Table 3 shows the observed match rate, working number rate, and accuracy rate for MSG exact matches. Table 4 shows the same information using the “any matched” definition. Note that both the working number rate and the accuracy rate are higher (1.8 percentage points and 3.9 percentage points, respectively), especially for apartments (15.1 percentage point increase in the accuracy rate), for MSG exact matches than for the set of any matches. (The resolution rate of the telephone number has been excluded from these tables as no difference between “exact match” and “any match” was found. Both types of matches achieved approximately a 79 percent telephone resolution rate; that is, the telephone number was resolved as a working residential number or non-working/business number.)
Also shown in these tables is the product of the match rate, the working number rate, and the accuracy rate. This rate can be interpreted as the estimated proportion of sampled addresses for which a matched, working, and accurate telephone number was available in the sample. This should not be interpreted as the observed rate, as additional factors such as unresolved telephone numbers and non-response must also be accounted for. Overall, we observe a large drop in this rate when only looking as MSG exact matches (8.1 percentage points). This is driven exclusively by the drop in the overall match rate which, in turn, is driven almost exclusively by the reduction in the match rate among apartments. These data suggest that the decision of whether or not to confirm the accuracy of the telephone match must be made in conjunction with the decision about what quality of matches (as reported by the vendors) to accept.
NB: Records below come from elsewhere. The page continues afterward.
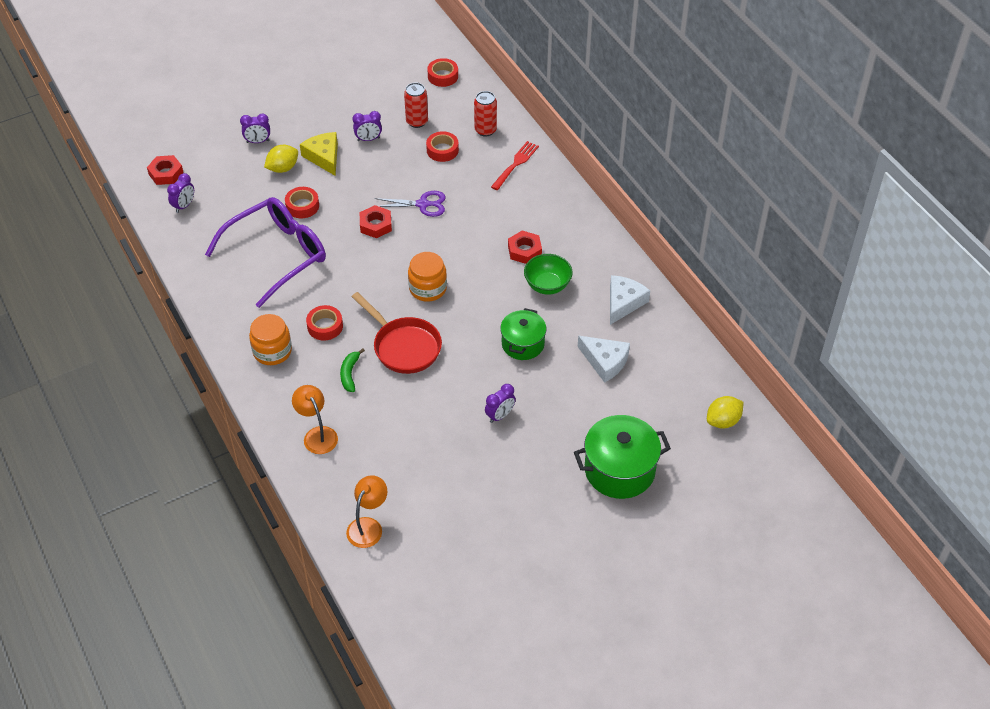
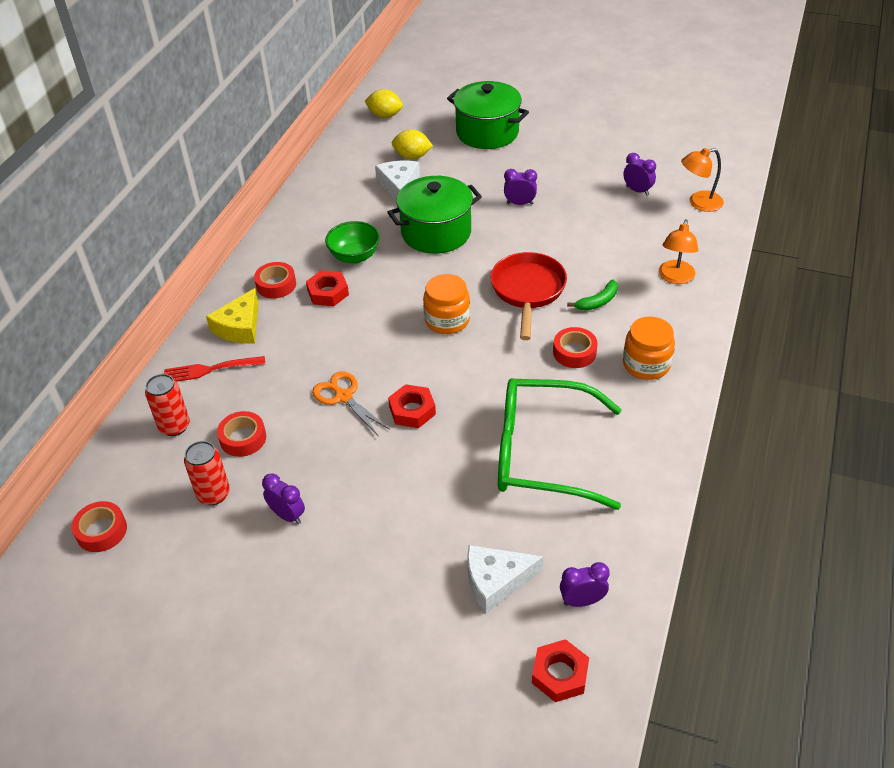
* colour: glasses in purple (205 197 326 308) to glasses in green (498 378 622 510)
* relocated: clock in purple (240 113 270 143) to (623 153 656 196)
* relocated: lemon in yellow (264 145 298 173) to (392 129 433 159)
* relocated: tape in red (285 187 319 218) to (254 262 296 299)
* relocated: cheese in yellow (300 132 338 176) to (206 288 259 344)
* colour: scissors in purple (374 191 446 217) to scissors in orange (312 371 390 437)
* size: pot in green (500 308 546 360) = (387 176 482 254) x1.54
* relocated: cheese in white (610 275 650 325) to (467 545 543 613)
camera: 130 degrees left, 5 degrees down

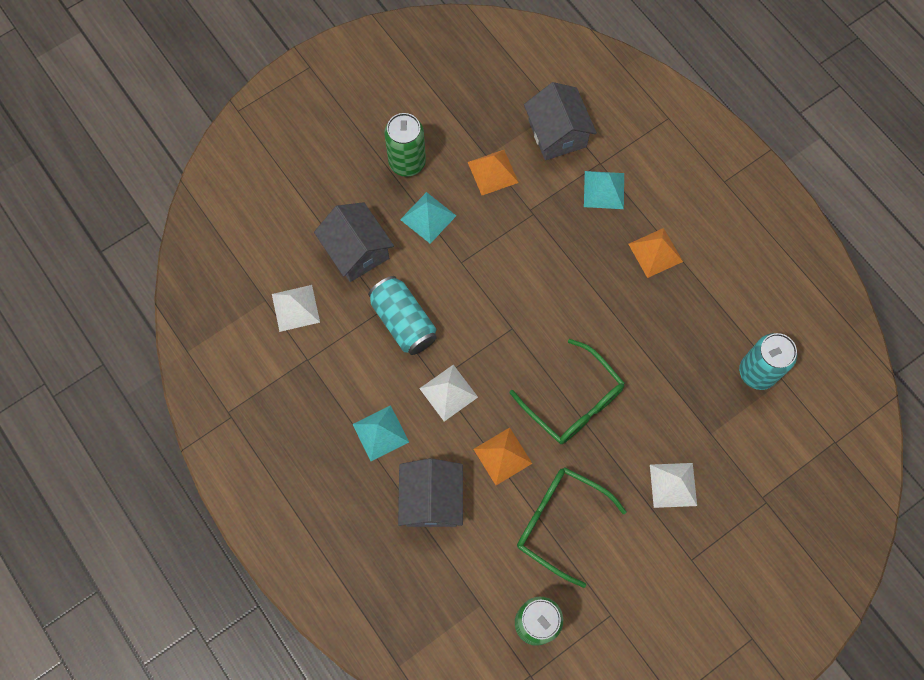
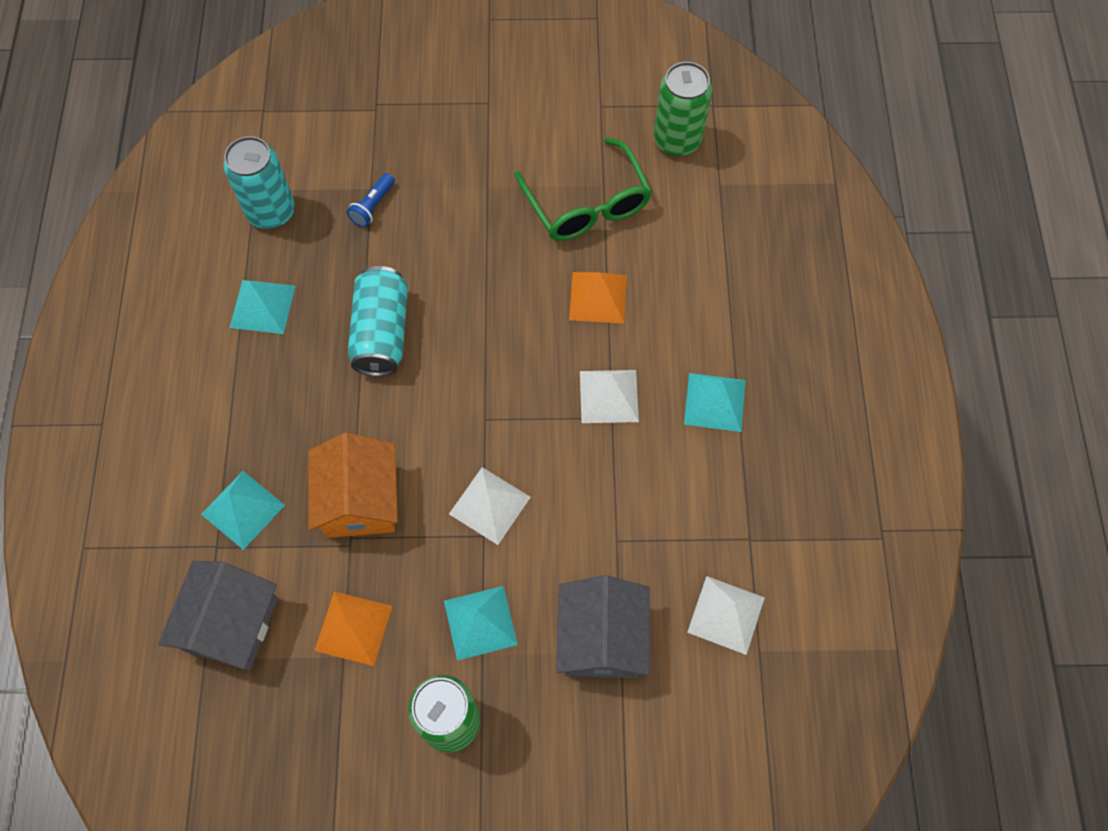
* relocated: can in turquoise (368 276 437 355) to (348 266 408 376)
* missing: house in grey (398 458 463 527)
* missing: glasses in green (510 339 625 444)
* missing: pyramid in orange (628 228 683 278)
* relocated: pyramid in white (650 463 697 508) to (449 467 531 545)
* appeared: pyramid in turquoise (230 280 295 334)
* appeared: house in orange (308 432 398 538)
* appeared: flashlight in blue (347 173 395 227)
camera: 145 degrees left, 5 degrees down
In address-based sampling studies that include a telephone data collection mode, decisions must be made as to what quality of “matched” telephone number to accept and whether or not to confirm the accuracy of the match upon contacting the household. The initial match rate can vary greatly by the level of match quality accepted and the address type; these match rates are related to the true accuracy of the match – there is thus a trade-off between achieved initial match rate and the accuracy of the matches. Additional analyses will be needed to evaluate this trade-off in relation to bias, cost, and transparency. For example, as “exact matches” have demonstrated high accuracy, it may be acceptable to skip confirming the sampled address with little risk to selection bias. However, this approach would also have cost implications (i.e., fewer telephone numbers, hence fewer interviewers but more mailings and data entry staff). Models that consider each of these areas should be constructed to allow for an informed methodological choice either by survey and/or as an industry standard.